When buyers purchase cooperative housing, they're not buying real estate as most homeowners understand it. Instead, co-op buyers become shareholders in a corporation that owns the building in which they live. This unique form of ownership makes some co-ops prestigious and quite exclusive. The Dakota, where John Lennon and Yoko Ono once lived in New York City, is one such example.
Co-ops offer shareholders several ownership features that are unlike any other real estate experience. Many co-ops don't permit shareholders to secure mortgages – and that's OK, because many banks won't lend to them anyway. That's because the success or failure of a co-op falls squarely on the shoulders of its shareholders who should remain solvent at all times. Cooperative housing boards, comprised of shareholder volunteers, vote on whether or not to allow shareholder transfers and they vet applicants' finances (and reputations) vigorously.

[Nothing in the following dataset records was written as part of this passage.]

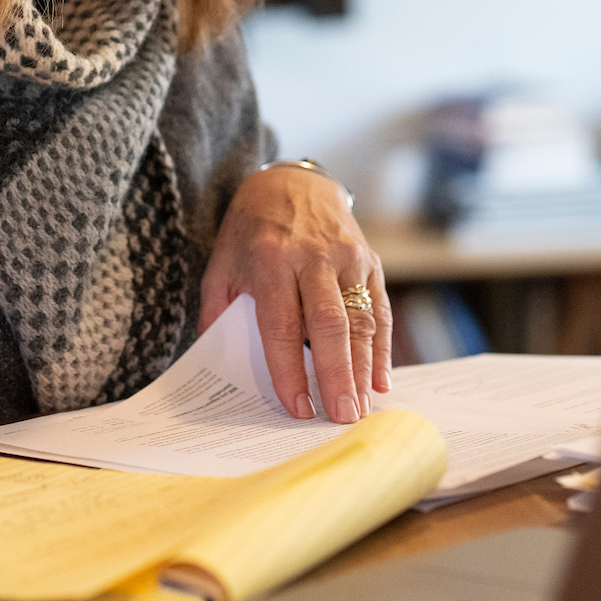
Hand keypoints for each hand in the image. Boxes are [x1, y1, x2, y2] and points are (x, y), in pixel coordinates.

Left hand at [199, 165, 389, 423]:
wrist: (291, 183)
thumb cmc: (250, 232)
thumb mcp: (221, 266)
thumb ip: (217, 313)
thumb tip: (220, 367)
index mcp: (270, 259)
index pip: (282, 324)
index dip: (290, 369)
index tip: (298, 406)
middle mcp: (313, 257)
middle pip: (329, 324)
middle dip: (337, 374)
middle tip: (343, 416)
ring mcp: (347, 257)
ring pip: (361, 319)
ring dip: (363, 368)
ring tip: (362, 407)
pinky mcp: (370, 260)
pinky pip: (380, 308)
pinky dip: (383, 347)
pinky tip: (380, 379)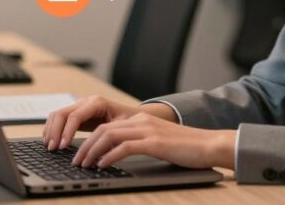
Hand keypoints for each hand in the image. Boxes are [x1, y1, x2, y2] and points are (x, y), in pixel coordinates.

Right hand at [42, 95, 143, 150]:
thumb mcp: (122, 128)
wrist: (133, 114)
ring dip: (51, 130)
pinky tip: (51, 140)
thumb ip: (109, 137)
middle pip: (62, 113)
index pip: (75, 116)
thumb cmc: (129, 121)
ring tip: (50, 146)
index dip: (67, 132)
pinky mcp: (77, 112)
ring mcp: (80, 105)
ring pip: (57, 114)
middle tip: (53, 149)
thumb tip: (96, 152)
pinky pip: (59, 117)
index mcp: (97, 103)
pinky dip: (52, 128)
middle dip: (55, 132)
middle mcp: (86, 101)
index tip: (63, 147)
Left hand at [72, 112, 235, 169]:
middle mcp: (141, 121)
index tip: (80, 152)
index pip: (107, 125)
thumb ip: (139, 142)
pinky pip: (124, 147)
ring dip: (92, 151)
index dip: (89, 139)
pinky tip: (102, 165)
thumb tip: (116, 154)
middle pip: (103, 129)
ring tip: (84, 165)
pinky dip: (109, 156)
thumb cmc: (185, 148)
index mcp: (140, 119)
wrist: (209, 144)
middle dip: (85, 146)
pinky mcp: (154, 143)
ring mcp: (147, 130)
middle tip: (76, 161)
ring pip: (109, 136)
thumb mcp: (158, 141)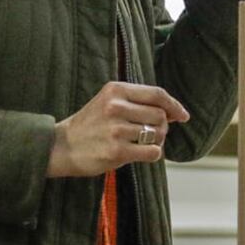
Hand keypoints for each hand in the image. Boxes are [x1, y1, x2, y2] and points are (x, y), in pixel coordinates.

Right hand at [48, 82, 188, 176]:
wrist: (61, 147)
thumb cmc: (91, 124)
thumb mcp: (109, 102)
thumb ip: (138, 102)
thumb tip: (176, 112)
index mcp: (115, 90)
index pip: (157, 94)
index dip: (174, 105)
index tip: (183, 115)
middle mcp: (115, 107)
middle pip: (160, 115)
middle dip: (162, 126)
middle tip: (151, 133)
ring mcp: (116, 129)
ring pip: (158, 134)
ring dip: (156, 141)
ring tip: (141, 143)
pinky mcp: (116, 151)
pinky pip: (152, 152)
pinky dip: (152, 154)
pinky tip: (140, 153)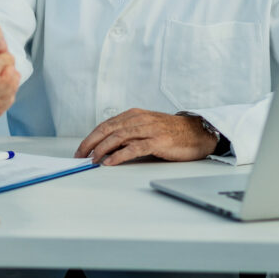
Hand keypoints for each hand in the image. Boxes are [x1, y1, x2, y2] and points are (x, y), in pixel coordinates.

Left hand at [73, 109, 217, 164]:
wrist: (197, 133)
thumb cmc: (171, 133)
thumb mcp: (146, 128)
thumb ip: (129, 134)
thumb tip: (106, 148)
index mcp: (134, 115)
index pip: (105, 125)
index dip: (90, 138)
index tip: (80, 150)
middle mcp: (139, 119)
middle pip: (107, 129)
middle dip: (90, 143)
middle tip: (80, 156)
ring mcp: (148, 129)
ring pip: (118, 137)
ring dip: (102, 149)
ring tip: (92, 160)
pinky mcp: (157, 141)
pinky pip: (134, 148)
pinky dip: (119, 155)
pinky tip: (110, 162)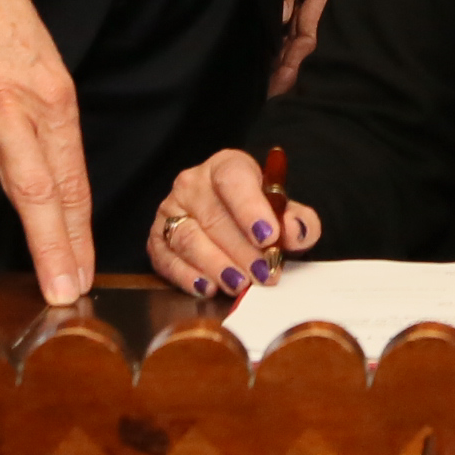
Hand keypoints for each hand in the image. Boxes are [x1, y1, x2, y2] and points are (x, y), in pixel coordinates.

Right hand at [0, 0, 91, 300]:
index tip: (80, 277)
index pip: (69, 181)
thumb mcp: (46, 72)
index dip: (75, 237)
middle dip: (47, 254)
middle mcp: (4, 110)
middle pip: (31, 198)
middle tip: (56, 293)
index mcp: (49, 98)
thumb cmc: (1, 29)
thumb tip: (55, 199)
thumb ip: (50, 131)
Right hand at [149, 147, 324, 297]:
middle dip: (241, 250)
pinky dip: (186, 276)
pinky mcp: (157, 238)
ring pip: (188, 238)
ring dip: (215, 265)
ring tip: (239, 283)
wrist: (229, 217)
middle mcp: (193, 183)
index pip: (233, 179)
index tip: (269, 236)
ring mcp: (171, 210)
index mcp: (226, 166)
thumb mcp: (283, 211)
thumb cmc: (258, 214)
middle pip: (214, 217)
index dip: (251, 208)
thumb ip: (298, 220)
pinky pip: (167, 259)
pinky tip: (207, 288)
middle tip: (263, 273)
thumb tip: (296, 231)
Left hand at [272, 0, 345, 96]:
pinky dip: (283, 24)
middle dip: (291, 61)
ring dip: (285, 46)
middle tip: (271, 94)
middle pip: (306, 29)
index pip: (313, 26)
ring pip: (298, 19)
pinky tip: (272, 42)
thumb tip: (283, 16)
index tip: (281, 84)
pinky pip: (293, 1)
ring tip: (268, 78)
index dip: (296, 57)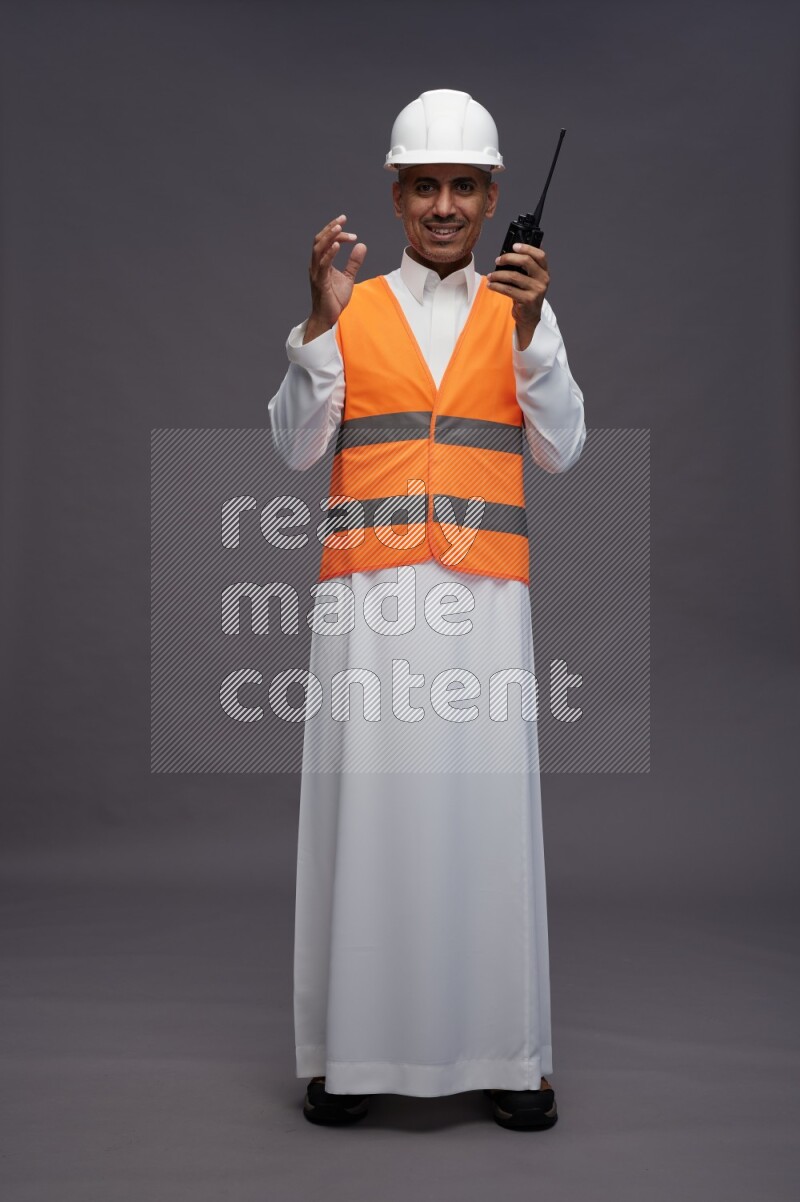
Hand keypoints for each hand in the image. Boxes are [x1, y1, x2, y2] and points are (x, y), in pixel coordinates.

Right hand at [303, 214, 366, 343]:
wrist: (327, 318)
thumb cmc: (334, 299)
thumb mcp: (348, 278)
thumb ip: (353, 262)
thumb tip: (362, 245)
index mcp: (321, 263)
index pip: (326, 241)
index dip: (336, 232)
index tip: (350, 229)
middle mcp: (316, 266)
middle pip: (319, 240)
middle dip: (330, 228)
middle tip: (343, 218)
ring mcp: (316, 274)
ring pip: (318, 249)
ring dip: (328, 236)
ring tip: (339, 227)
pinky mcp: (320, 282)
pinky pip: (323, 265)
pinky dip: (329, 253)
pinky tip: (337, 245)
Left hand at [486, 243, 548, 350]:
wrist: (530, 316)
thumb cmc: (527, 294)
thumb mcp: (530, 279)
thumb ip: (525, 267)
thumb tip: (508, 253)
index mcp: (544, 271)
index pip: (540, 255)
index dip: (527, 248)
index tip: (513, 246)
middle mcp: (543, 279)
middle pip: (526, 262)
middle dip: (509, 258)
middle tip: (497, 260)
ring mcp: (536, 290)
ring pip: (514, 276)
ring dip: (498, 275)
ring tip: (490, 276)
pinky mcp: (527, 300)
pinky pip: (508, 290)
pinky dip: (497, 286)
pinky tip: (491, 285)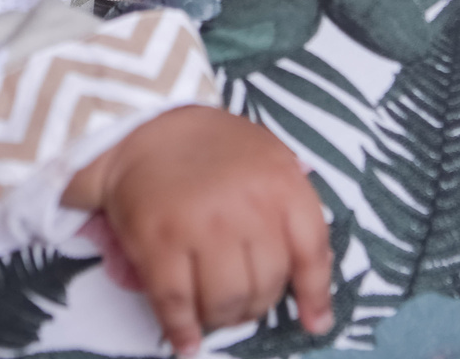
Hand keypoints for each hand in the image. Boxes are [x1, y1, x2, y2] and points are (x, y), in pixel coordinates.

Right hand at [64, 106, 333, 355]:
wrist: (145, 123)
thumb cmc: (212, 148)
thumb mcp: (268, 158)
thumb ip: (290, 206)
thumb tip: (307, 272)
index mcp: (281, 183)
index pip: (311, 253)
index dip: (315, 296)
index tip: (314, 322)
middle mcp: (247, 207)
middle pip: (266, 286)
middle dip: (257, 303)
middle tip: (243, 299)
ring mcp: (201, 226)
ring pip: (226, 302)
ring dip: (223, 316)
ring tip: (215, 309)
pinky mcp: (158, 242)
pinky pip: (176, 304)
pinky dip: (182, 330)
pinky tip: (187, 340)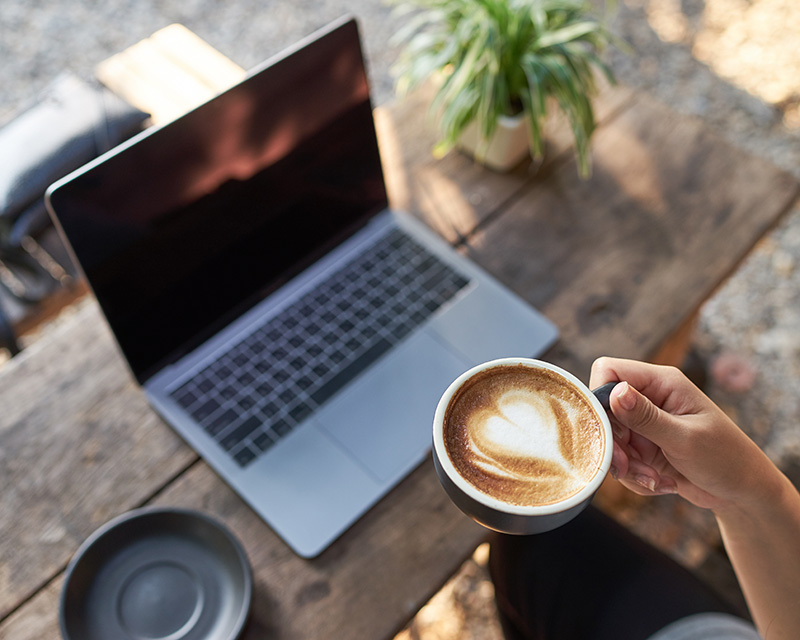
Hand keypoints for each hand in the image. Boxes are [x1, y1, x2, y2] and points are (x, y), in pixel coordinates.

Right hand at [590, 357, 773, 511]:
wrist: (742, 493)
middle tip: (627, 466)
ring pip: (609, 440)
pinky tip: (660, 483)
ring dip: (627, 466)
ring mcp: (644, 424)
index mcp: (662, 383)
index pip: (609, 371)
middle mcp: (648, 398)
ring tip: (654, 480)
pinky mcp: (643, 447)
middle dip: (613, 444)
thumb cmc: (726, 458)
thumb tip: (614, 392)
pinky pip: (620, 460)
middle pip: (603, 411)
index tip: (607, 429)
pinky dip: (634, 477)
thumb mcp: (685, 438)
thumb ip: (646, 417)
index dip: (599, 397)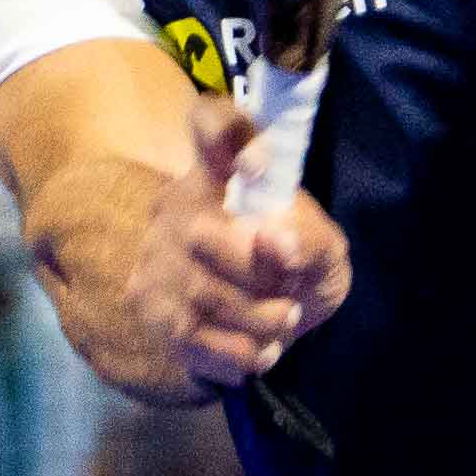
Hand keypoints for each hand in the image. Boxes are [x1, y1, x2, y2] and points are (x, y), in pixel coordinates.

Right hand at [65, 97, 350, 406]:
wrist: (271, 323)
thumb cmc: (299, 267)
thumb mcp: (327, 249)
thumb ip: (310, 238)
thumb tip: (274, 242)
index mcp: (223, 172)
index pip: (211, 122)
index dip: (228, 135)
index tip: (259, 166)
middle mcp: (177, 203)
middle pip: (202, 234)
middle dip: (258, 276)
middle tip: (291, 296)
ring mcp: (154, 254)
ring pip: (198, 292)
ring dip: (253, 320)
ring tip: (282, 323)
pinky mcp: (148, 304)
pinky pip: (188, 335)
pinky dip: (233, 352)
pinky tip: (257, 351)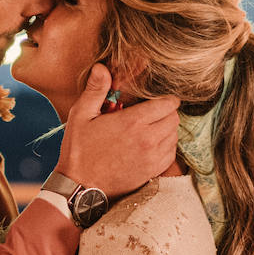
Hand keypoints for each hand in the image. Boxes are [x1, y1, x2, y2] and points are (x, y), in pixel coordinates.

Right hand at [56, 65, 179, 199]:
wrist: (81, 187)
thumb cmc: (79, 150)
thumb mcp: (81, 115)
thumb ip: (95, 90)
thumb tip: (102, 68)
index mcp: (132, 122)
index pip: (167, 104)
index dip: (165, 99)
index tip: (158, 100)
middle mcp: (147, 139)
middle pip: (174, 119)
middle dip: (166, 113)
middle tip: (153, 113)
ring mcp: (152, 157)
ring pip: (174, 136)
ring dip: (167, 130)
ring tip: (151, 129)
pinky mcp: (152, 171)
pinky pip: (171, 154)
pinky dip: (166, 147)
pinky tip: (151, 145)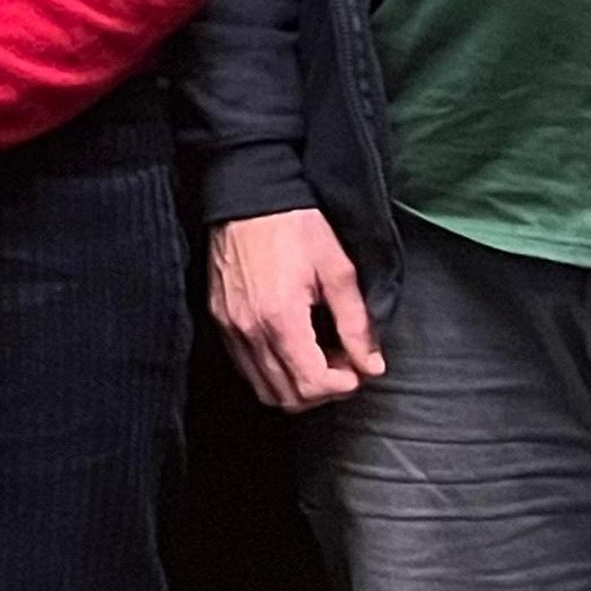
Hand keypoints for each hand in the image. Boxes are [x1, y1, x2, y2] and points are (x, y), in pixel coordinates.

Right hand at [207, 208, 382, 412]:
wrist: (248, 193)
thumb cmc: (294, 225)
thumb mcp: (338, 270)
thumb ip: (356, 324)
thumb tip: (372, 365)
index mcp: (280, 318)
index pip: (311, 384)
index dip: (343, 386)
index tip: (359, 367)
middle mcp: (248, 329)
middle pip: (286, 397)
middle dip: (322, 390)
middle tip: (343, 363)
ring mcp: (228, 326)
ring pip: (262, 387)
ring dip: (296, 384)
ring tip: (318, 356)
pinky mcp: (218, 317)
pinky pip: (245, 365)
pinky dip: (272, 369)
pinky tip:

Because co-ops are considered personal property, ownership transfers aren't recorded (unless the entire building is sold). Celebrities and other high-net worth buyers who have privacy concerns appreciate this arrangement. Because a cooperative building is taxed as one entity instead of several smaller units, this frequently results in lower property taxes for its residents, in addition to reduced purchase costs.
On a day-to-day basis, living in a co-op is just like living in any other apartment. Residents share common areas and amenities ranging from the basic to the luxurious. They pay maintenance fees that cover indoor and outdoor maintenance, staff salaries (including doormen and superintendents) and major upgrades and repairs. It may also include utilities such as water, television, and waste management as well as insurance.
The corporation that owns the building usually operates as a nonprofit or not-for-profit organization. The board may use excess funds toward improvements or maintenance or it may give those funds back to its shareholders.